While natural gas prices in North America fluctuate in step with the price of oil, liquid natural gas is sold in long term contracts and shipped through terminals built for each customer.

Mr. Simard said there are four LNG terminals in North America, while another 40 are under study.

On Friday, Calgary-based WestPac Terminals Inc. said it has entered into an agreement with Ridley Terminals Inc., a federal Crown corporation, to build an LNG terminal at the port of Prince Rupert, B.C.

Also expected to reach completion by 2009, the Prince Rupert terminal would receive LNG from the Middle East, Indonesia and Australia for natural gas markets in western North America.
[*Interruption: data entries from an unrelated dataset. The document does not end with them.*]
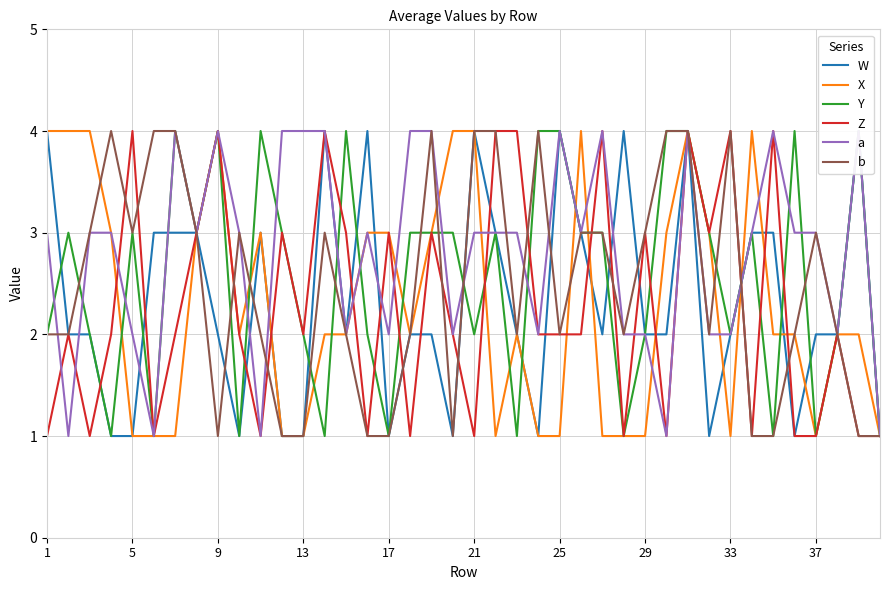

What is the difference between the highest and lowest values at 27?

3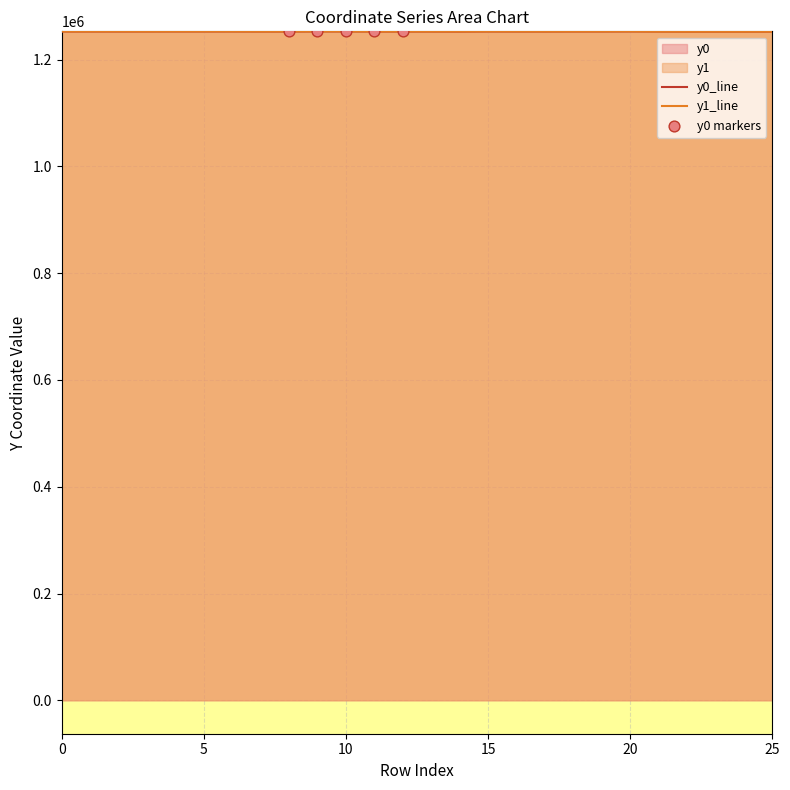

Which series reaches the maximum Y coordinate?

y0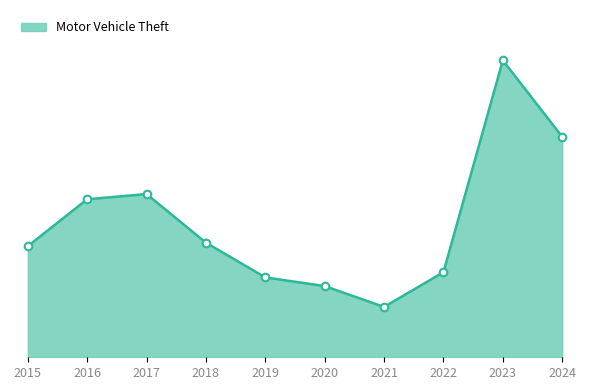

What is the change in value from 2018 to 2019?

-20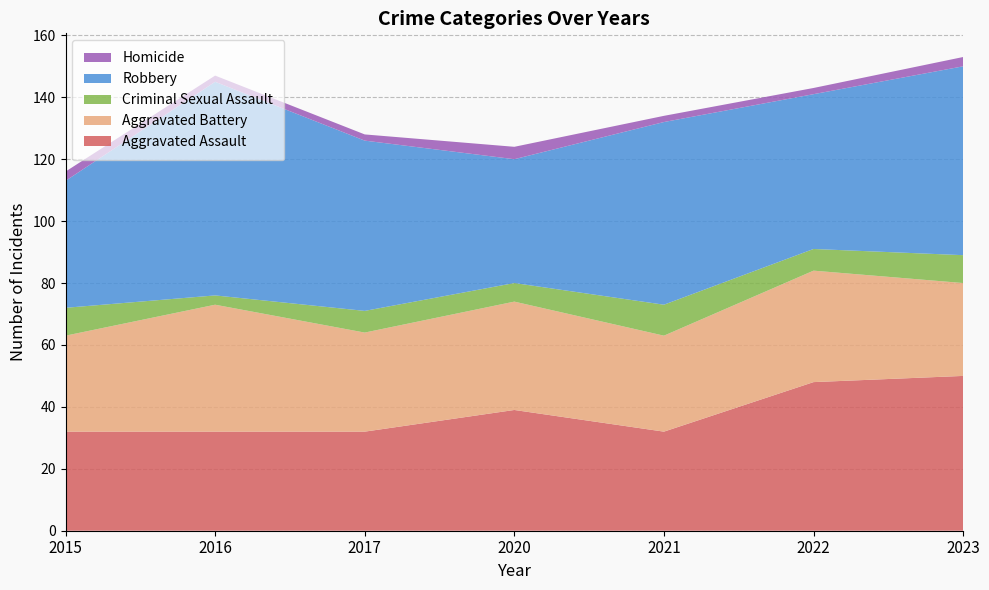

Reading right to left, extract all data points from this chart.

Aggravated Assault: 2023=50	2022=48	2021=32	2020=39	2017=32	2016=32	2015=32
Aggravated Battery: 2023=30	2022=36	2021=31	2020=35	2017=32	2016=41	2015=31
Criminal Sexual Assault: 2023=9	2022=7	2021=10	2020=6	2017=7	2016=3	2015=9
Robbery: 2023=61	2022=50	2021=59	2020=40	2017=55	2016=69	2015=41
Homicide: 2023=3	2022=2	2021=2	2020=4	2017=2	2016=2	2015=3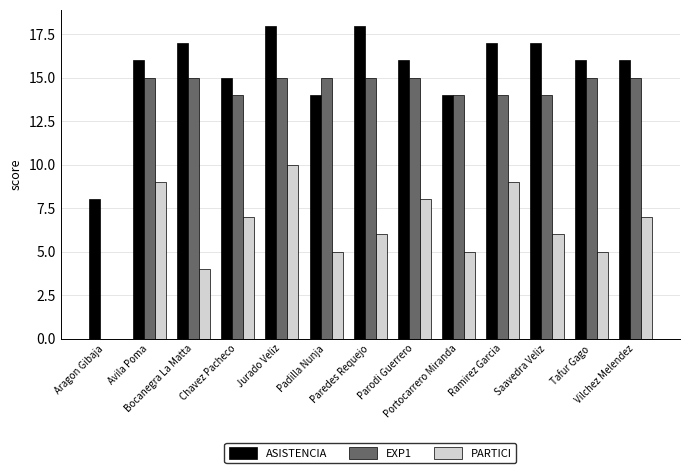

What is the maximum value for PARTICI?

10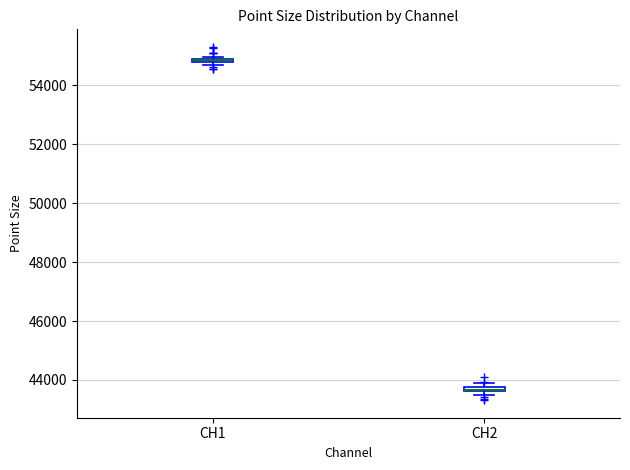

Where is the lower edge of the box for CH1 on the y-axis? The values are not printed on the chart, so give them approximately, as read against the axis.

54800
Energy analyst Wilf Gobert with Peters & Co. in Calgary said the Rabaska and Prince Rupert projects are in the context of “a big movement within the United States to increase the supply of LNG.”

Mr. Gobert said North American gas prices have risen over the past four years, along with higher demand and dwindling continental supplies, all of which make LNG more viable, even though it has high installation costs.

“One of the biggest risks (for LNG projects) is if gas prices were to go down significantly, it would be uneconomical,” said Mr. Gobert, adding that it is more likely the current high oil price environment will persist.

Mr. Gobert said a major challenge to establishing LNG terminals is local support, noting that residents of a town in Maine recently voted against one.

“There's a bogeyman attitude towards LNG terminals; people think you've got a floating bomb,” he said.

Rabaska needs approval by provincial and federal environment boards, the National Energy Board, Transport Canada and the Canadian Coast Guard.

Enbridge would use the gas to supply its customers in Eastern Ontario.